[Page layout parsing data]
§ §
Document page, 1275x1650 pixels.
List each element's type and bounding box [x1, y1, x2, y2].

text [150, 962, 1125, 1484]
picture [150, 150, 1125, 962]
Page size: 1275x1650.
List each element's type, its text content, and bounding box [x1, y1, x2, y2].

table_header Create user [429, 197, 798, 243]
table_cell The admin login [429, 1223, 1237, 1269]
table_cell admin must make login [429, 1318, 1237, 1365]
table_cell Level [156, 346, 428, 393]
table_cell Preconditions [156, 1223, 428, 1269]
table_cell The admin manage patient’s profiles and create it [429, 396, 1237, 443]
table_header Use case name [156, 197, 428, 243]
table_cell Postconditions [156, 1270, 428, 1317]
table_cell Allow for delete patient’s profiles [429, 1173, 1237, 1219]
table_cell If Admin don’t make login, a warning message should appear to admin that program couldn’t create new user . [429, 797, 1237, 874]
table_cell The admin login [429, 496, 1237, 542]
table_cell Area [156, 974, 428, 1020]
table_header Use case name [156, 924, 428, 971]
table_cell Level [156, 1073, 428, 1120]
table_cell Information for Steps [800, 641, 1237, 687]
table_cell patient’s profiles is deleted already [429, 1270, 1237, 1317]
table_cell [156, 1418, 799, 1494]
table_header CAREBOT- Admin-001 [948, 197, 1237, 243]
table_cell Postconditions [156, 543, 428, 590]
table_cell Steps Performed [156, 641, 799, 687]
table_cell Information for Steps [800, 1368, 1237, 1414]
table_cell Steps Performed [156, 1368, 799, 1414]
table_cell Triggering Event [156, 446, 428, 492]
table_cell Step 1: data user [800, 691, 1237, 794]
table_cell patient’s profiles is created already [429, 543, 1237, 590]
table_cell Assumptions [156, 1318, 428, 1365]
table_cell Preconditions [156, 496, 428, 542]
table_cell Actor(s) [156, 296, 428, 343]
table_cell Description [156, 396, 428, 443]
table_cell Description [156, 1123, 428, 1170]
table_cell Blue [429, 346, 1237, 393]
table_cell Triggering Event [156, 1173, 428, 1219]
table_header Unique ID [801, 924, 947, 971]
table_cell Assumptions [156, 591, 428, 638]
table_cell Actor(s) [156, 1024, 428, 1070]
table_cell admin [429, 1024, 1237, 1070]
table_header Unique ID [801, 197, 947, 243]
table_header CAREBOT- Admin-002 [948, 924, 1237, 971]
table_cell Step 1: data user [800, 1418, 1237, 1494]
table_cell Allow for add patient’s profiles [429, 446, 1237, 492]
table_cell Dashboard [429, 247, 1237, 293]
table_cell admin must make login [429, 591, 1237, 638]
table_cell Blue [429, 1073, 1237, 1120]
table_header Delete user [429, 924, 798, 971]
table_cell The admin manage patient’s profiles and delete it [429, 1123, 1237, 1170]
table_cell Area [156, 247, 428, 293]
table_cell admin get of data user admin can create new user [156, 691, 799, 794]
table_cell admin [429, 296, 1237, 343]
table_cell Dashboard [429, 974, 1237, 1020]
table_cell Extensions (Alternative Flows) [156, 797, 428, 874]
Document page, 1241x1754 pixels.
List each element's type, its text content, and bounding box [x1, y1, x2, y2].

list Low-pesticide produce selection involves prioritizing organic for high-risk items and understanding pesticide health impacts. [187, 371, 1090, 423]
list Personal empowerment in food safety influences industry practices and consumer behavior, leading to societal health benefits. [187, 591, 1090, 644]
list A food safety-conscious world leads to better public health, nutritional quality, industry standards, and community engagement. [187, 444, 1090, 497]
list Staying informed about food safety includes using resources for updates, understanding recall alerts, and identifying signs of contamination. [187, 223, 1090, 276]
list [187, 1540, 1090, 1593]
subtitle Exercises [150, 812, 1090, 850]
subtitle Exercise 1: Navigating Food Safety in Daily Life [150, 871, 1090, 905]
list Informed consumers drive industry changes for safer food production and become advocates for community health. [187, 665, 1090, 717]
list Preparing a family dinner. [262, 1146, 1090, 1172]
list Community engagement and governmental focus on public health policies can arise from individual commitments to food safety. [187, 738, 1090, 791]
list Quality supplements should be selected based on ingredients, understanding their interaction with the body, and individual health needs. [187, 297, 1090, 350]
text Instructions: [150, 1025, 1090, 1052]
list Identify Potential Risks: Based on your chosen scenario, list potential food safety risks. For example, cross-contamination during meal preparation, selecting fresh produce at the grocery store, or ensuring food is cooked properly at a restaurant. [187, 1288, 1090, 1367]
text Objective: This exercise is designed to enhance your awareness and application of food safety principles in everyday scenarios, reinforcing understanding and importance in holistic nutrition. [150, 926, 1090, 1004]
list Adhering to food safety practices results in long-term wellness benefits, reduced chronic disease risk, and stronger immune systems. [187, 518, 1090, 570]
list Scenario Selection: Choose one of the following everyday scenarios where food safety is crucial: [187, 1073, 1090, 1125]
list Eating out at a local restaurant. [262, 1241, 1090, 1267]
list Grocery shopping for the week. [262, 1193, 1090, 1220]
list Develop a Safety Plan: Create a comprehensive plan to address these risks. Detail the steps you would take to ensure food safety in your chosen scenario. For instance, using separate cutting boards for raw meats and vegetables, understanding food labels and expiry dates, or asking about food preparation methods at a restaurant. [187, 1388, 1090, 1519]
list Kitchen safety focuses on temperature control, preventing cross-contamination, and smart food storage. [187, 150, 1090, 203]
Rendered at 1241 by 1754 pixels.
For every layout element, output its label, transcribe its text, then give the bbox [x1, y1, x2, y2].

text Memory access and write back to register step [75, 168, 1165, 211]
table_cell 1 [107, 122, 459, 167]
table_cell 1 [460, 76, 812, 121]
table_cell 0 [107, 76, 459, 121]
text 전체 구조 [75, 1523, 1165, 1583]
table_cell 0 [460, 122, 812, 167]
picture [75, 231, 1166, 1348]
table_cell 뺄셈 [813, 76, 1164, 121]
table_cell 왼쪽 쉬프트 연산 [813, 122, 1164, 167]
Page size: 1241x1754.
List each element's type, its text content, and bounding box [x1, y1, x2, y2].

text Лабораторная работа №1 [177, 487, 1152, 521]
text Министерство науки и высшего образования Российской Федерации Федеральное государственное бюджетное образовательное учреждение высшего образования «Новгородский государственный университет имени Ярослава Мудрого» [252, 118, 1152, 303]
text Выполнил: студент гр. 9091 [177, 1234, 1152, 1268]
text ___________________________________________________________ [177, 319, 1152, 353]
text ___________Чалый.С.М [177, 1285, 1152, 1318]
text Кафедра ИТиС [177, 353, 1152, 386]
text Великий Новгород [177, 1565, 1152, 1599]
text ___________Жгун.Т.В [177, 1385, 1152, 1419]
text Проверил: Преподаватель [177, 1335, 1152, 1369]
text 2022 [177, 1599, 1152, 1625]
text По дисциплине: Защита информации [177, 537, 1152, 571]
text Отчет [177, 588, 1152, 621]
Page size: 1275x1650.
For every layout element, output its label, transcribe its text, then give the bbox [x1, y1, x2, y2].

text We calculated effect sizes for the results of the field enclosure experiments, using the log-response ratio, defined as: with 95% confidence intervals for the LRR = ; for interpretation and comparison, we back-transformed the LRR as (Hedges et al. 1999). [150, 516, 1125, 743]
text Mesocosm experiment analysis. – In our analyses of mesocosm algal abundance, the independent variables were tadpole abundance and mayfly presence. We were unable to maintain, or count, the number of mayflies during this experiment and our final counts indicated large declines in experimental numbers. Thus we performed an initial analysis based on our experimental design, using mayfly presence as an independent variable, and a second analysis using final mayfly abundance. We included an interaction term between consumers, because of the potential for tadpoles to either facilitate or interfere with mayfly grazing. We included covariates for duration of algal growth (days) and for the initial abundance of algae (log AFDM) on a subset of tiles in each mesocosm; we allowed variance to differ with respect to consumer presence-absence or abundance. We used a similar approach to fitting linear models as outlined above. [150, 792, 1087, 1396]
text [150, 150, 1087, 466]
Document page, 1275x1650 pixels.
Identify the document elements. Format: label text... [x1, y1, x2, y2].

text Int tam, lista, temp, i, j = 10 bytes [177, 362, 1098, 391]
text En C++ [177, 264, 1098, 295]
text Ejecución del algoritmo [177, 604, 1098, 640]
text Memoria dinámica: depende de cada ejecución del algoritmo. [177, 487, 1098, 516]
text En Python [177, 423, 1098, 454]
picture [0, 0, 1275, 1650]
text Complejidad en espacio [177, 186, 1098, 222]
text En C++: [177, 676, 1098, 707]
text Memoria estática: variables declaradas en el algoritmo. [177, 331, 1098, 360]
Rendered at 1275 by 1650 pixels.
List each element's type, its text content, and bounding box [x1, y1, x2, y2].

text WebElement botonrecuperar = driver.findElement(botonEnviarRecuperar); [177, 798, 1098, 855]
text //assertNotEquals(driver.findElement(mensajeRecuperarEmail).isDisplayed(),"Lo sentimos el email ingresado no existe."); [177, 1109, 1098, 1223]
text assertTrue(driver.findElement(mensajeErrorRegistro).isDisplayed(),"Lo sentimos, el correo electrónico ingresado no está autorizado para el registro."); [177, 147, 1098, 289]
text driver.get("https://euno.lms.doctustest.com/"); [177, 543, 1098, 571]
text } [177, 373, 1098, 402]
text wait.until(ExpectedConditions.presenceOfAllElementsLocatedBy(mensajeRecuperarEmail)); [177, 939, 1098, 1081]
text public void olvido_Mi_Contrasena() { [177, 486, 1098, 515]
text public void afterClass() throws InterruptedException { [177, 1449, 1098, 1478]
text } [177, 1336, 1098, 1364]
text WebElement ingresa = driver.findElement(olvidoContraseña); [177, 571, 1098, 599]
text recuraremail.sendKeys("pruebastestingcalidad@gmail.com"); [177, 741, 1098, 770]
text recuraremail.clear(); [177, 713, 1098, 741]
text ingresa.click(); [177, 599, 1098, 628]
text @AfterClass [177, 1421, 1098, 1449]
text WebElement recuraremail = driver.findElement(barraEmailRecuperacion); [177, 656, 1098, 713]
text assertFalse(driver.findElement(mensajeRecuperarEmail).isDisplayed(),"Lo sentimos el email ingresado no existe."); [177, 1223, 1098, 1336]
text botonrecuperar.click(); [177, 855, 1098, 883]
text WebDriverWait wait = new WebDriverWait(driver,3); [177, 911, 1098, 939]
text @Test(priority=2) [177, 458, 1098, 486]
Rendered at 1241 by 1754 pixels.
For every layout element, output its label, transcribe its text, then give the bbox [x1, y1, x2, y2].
§ §
◆ **Exercise directions**: After identifying the lines above that contain "case", copy each one.

◆ **Exercise output**:
table_header Use case name [156, 197, 428, 243]
table_header Use case name [156, 924, 428, 971]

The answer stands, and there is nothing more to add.